7. The next contention of the learned Counsel for the petitioners is that the petitioners' parents were available and could have tampered with the witnesses if they so desired and that, therefore, even if the petitioners are released on bail, the prosecution witnesses would not be tampered with. It might be that the parents of the petitioners might or might not have tampered with the P. Ws. Tampering of P. Ws. is not the only question which has to be considered. The main question is whether the petitioners are likely to abscond or whether they are likely to stand their trial without absconding. In view of their past conduct, I agree with both the lower Courts and find that the petitioners are not entitled to be released on bail.

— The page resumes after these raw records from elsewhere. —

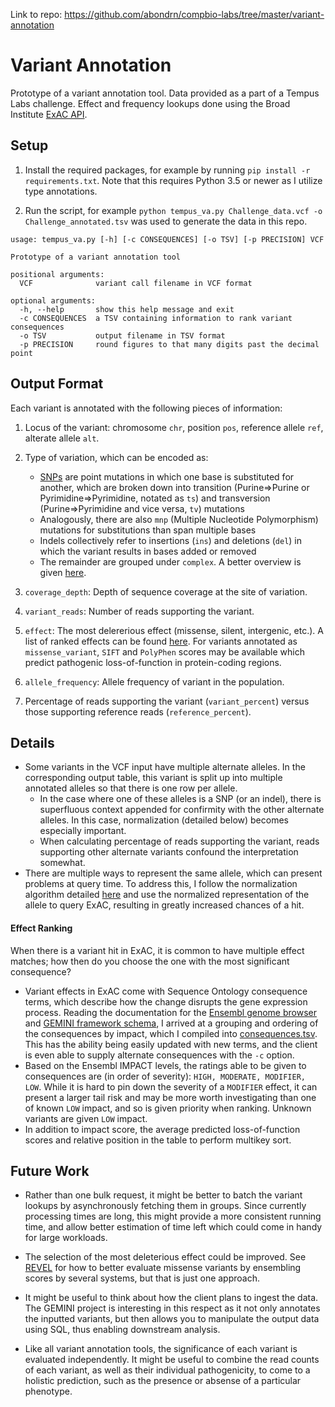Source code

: 
Link to repo: https://github.com/abondrn/compbio-labs/tree/master/variant-annotation

# Variant Annotation

Prototype of a variant annotation tool. Data provided as a part of a Tempus Labs challenge. Effect and frequency lookups done using the Broad Institute [ExAC API](http://exac.hms.harvard.edu/).

## Setup

1. Install the required packages, for example by running `pip install -r requirements.txt`. Note that this requires Python 3.5 or newer as I utilize type annotations.

2. Run the script, for example `python tempus_va.py Challenge_data.vcf -o Challenge_annotated.tsv` was used to generate the data in this repo.

```
usage: tempus_va.py [-h] [-c CONSEQUENCES] [-o TSV] [-p PRECISION] VCF

Prototype of a variant annotation tool

positional arguments:
  VCF              variant call filename in VCF format

optional arguments:
  -h, --help       show this help message and exit
  -c CONSEQUENCES  a TSV containing information to rank variant consequences
  -o TSV           output filename in TSV format
  -p PRECISION     round figures to that many digits past the decimal point
```

## Output Format

Each variant is annotated with the following pieces of information:

1. Locus of the variant: chromosome `chr`, position `pos`, reference allele `ref`, alterate allele `alt`.

1. Type of variation, which can be encoded as:

   - [SNPs](https://en.wikipedia.org/wiki/Single-nucleotide_polymorphism) are point mutations in which one base is substituted for another, which are broken down into transition (Purine⇒Purine or Pyrimidine⇒Pyrimidine, notated as `ts`) and transversion (Purine⇒Pyrimidine and vice versa, `tv`) mutations
   - Analogously, there are also `mnp` (Multiple Nucleotide Polymorphism) mutations for substitutions than span multiple bases
   - Indels collectively refer to insertions (`ins`) and deletions (`del`) in which the variant results in bases added or removed
   - The remainder are grouped under `complex`. A better overview is given [here](http://www2.csudh.edu/nsturm/CHEMXL153/DNAMutationRepair.htm).

1. `coverage_depth`: Depth of sequence coverage at the site of variation.

1. `variant_reads`: Number of reads supporting the variant.

1. `effect`: The most delererious effect (missense, silent, intergenic, etc.). A list of ranked effects can be found [here](https://github.com/abondrn/compbio-labs/blob/master/variant-annotation/consequences.tsv). For variants annotated as `missense_variant`, `SIFT` and `PolyPhen` scores may be available which predict pathogenic loss-of-function in protein-coding regions.

1. `allele_frequency`: Allele frequency of variant in the population.

1. Percentage of reads supporting the variant (`variant_percent`) versus those supporting reference reads (`reference_percent`).

## Details

 - Some variants in the VCF input have multiple alternate alleles. In the corresponding output table, this variant is split up into multiple annotated alleles so that there is one row per allele.
   - In the case where one of these alleles is a SNP (or an indel), there is superfluous context appended for confirmity with the other alternate alleles. In this case, normalization (detailed below) becomes especially important.
   - When calculating percentage of reads supporting the variant, reads supporting other alternate variants confound the interpretation somewhat.
 - There are multiple ways to represent the same allele, which can present problems at query time. To address this, I follow the normalization algorithm detailed [here](https://genome.sph.umich.edu/wiki/Variant_Normalization) and use the normalized representation of the allele to query ExAC, resulting in greatly increased chances of a hit.

#### Effect Ranking

When there is a variant hit in ExAC, it is common to have multiple effect matches; how then do you choose the one with the most significant consequence?

 - Variant effects in ExAC come with Sequence Ontology consequence terms, which describe how the change disrupts the gene expression process. Reading the documentation for the [Ensembl genome browser](https://m.ensembl.org/info/genome/variation/prediction/predicted_data.html) and  [GEMINI framework schema](https://gemini.readthedocs.io/en/latest/content/database_schema.html#details-of-the-impact-and-impact-severity-columns), I arrived at a grouping and ordering of the consequences by impact, which I compiled into [consequences.tsv](https://github.com/abondrn/compbio-labs/blob/master/variant-annotation/consequences.tsv). This has the ability being easily updated with new terms, and the client is even able to supply alternate consequences with the `-c` option.
 - Based on the Ensembl IMPACT levels, the ratings able to be given to consequences are (in order of severity): `HIGH, MODERATE, MODIFIER, LOW`. While it is hard to pin down the severity of a `MODIFIER` effect, it can present a larger tail risk and may be more worth investigating than one of known `LOW` impact, and so is given priority when ranking. Unknown variants are given `LOW` impact.
 - In addition to impact score, the average predicted loss-of-function scores and relative position in the table to perform multikey sort.

## Future Work

 - Rather than one bulk request, it might be better to batch the variant lookups by asynchronously fetching them in groups. Since currently processing times are long, this might provide a more consistent running time, and allow better estimation of time left which could come in handy for large workloads.

 - The selection of the most deleterious effect could be improved. See [REVEL](https://illumina.github.io/NirvanaDocumentation/3.14/data-sources/revel) for how to better evaluate missense variants by ensembling scores by several systems, but that is just one approach.

 - It might be useful to think about how the client plans to ingest the data. The GEMINI project is interesting in this respect as it not only annotates the inputted variants, but then allows you to manipulate the output data using SQL, thus enabling downstream analysis.

 - Like all variant annotation tools, the significance of each variant is evaluated independently. It might be useful to combine the read counts of each variant, as well as their individual pathogenicity, to come to a holistic prediction, such as the presence or absense of a particular phenotype.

8. The last contention of the learned Counsel for the petitioners is that as two accused were already released on bail, there is no reason why discrimination should have been made regarding the three accused petitioners. The case against the petitioners is prima facie stronger than the case against the other accused who were released on bail, inasmuch as, firstly, the F.I.R. was lodged within a few hours after the occurrence took place, secondly, the names of all the three petitioners were mentioned in the F.I.R. thirdly, the names of the petitioners were mentioned in the dying declaration of the injured and fourthly, the petitioners absconded. So, their case is different from the case of the other accused persons.
9. In the result, the petition fails and is accordingly dismissed.